Urban Permaculture Stream

Jude Hobbs is a permaculture educator, designer, and land consultant. Drawing upon over 30 years’ experience in utilizing whole-system design techniques, she provides environmentally sound solutions in urban and rural settings, which promotes sustainable actions.

Through her business, Agro-Ecology Northwest, Jude specializes in designing urban and farm management practices that optimize water storage systems, soil enhancement techniques, biodiversity, resource conservation and income diversification. As an educator, she brings her passion for permaculture to her courses by developing curricula that encompass diverse learning styles and methods that are inspiring and rich in information. Jude’s intention is to empower people to creatively change their everyday patterns so as to care for the earth and each other.

As a co-founder of the Permaculture Institute of North America (PINA) she actively supports the next generation of permaculture trainers through continuing education and professional development.

Jude co-tends Wilson Creek Gardens a 7-acre permaculture demonstration site in Cottage Grove, Oregon where there are abundant micro-climates from which to learn.

Hui-i Chiang (Taiwan)

Urban Permaculture Stream

Hui-i Chiang is a leading environmental education and permaculture pioneer in Taiwan.

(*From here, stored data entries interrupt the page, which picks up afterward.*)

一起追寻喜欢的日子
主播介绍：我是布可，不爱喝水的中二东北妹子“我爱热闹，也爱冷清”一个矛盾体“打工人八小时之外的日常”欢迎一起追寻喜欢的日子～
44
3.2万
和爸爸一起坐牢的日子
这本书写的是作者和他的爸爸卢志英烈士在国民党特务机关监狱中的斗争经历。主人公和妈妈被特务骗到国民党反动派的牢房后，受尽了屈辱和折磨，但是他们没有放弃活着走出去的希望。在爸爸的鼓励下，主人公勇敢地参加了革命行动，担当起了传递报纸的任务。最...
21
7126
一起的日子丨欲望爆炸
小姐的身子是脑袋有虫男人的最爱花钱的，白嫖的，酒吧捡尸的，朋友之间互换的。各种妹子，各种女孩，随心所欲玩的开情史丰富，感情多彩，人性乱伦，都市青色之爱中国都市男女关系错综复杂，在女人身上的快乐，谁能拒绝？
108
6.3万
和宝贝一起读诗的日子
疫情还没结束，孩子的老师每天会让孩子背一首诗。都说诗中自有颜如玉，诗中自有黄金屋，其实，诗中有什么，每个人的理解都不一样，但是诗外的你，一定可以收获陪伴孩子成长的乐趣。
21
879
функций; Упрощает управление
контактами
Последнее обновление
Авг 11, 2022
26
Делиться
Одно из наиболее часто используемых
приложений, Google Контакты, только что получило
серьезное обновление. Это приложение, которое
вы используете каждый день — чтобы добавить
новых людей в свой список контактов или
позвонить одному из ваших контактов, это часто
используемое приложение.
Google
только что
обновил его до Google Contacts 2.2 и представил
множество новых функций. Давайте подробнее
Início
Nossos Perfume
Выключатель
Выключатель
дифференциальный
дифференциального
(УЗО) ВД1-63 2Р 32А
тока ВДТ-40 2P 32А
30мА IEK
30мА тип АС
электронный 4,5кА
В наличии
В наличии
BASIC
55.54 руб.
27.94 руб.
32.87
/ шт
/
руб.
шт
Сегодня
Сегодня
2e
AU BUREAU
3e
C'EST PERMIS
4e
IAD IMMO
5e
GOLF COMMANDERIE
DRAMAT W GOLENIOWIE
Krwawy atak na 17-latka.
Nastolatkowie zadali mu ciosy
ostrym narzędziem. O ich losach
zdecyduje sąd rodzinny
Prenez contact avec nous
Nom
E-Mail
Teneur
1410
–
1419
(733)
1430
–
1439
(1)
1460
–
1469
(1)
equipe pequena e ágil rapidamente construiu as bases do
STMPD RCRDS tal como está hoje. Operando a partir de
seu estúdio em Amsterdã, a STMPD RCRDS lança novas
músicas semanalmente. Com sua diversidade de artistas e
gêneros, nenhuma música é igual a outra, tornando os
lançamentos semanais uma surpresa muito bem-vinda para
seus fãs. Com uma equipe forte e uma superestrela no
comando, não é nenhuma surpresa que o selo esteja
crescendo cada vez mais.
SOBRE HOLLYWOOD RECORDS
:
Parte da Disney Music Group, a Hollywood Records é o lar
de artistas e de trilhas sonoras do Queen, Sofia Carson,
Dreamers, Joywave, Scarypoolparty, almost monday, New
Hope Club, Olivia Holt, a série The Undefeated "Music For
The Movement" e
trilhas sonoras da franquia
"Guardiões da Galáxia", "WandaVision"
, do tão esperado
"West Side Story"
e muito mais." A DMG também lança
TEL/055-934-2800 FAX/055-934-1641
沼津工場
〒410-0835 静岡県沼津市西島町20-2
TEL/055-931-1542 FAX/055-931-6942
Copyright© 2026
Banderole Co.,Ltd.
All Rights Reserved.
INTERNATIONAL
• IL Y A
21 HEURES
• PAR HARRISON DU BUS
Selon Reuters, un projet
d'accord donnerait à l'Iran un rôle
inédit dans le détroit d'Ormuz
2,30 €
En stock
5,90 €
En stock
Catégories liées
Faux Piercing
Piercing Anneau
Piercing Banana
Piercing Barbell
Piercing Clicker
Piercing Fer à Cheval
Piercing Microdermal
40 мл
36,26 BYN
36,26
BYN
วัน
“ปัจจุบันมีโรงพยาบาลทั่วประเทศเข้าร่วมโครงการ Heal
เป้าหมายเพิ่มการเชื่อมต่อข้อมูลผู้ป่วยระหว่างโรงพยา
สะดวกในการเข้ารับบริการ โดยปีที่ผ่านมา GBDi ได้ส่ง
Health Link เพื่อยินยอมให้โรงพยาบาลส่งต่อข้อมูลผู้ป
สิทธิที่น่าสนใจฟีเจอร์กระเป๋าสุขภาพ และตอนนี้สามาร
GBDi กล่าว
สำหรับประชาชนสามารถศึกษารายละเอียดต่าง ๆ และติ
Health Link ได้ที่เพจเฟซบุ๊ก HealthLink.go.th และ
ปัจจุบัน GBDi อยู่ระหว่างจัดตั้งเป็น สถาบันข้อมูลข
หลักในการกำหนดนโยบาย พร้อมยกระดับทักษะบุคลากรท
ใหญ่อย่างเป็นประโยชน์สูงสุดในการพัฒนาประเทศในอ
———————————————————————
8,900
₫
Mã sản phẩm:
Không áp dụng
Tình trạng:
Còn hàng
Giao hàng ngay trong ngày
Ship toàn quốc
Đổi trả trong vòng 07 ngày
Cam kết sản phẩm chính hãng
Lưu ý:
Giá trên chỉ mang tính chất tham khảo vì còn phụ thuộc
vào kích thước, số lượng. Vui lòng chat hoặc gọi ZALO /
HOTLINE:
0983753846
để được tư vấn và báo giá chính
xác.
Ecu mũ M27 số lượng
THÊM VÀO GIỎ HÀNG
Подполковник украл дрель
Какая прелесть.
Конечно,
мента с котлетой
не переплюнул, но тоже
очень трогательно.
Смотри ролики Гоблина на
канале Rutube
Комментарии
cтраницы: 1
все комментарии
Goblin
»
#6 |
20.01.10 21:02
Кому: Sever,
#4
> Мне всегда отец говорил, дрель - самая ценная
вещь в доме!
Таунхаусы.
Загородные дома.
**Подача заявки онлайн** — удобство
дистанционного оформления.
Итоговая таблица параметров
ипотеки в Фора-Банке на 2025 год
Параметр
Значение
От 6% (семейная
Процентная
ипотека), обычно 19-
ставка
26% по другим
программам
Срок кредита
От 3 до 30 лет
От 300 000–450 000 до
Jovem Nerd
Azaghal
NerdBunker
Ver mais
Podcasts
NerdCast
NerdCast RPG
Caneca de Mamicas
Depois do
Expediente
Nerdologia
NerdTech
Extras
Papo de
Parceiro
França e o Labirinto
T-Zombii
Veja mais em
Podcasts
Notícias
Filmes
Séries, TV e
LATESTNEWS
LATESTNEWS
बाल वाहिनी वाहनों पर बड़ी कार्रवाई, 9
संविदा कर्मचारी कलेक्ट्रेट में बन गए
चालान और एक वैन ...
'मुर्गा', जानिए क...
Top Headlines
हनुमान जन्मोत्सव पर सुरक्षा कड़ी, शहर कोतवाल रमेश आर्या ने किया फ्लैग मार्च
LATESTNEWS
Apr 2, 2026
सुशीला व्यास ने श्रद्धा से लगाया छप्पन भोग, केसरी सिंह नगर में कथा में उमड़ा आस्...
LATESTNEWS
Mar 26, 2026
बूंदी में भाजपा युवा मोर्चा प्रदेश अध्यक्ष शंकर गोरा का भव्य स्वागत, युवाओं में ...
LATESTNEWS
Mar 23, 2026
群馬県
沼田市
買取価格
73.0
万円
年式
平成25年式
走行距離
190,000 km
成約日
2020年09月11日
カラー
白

She is the founder of Earth Passengers, which has organized Taiwan’s first environmental education leadership trainings and permaculture courses. During the past two decades, she has focused on energy education, redesigning cities for resilience and food production, and developing appropriate technology. She is active in East Asia environmental networks and has been a consultant for community development, train-the-trainers initiatives, school garden projects and rural revitalization projects in Taiwan and China. Together with her colleagues, Hui-i is now developing a permaculture learning center on the east coast of Taiwan and is currently organizing community projects including a seed library, a local market, a local skill-sharing project, and a women farmers’ cooperative.

She regularly teaches permaculture workshops and PDCs in Taiwan and China. Hui-i is the co-author of “Design for Life,” (向大自然學設計) the first permaculture book in the Chinese-speaking world, based on local permaculture practices and experiences.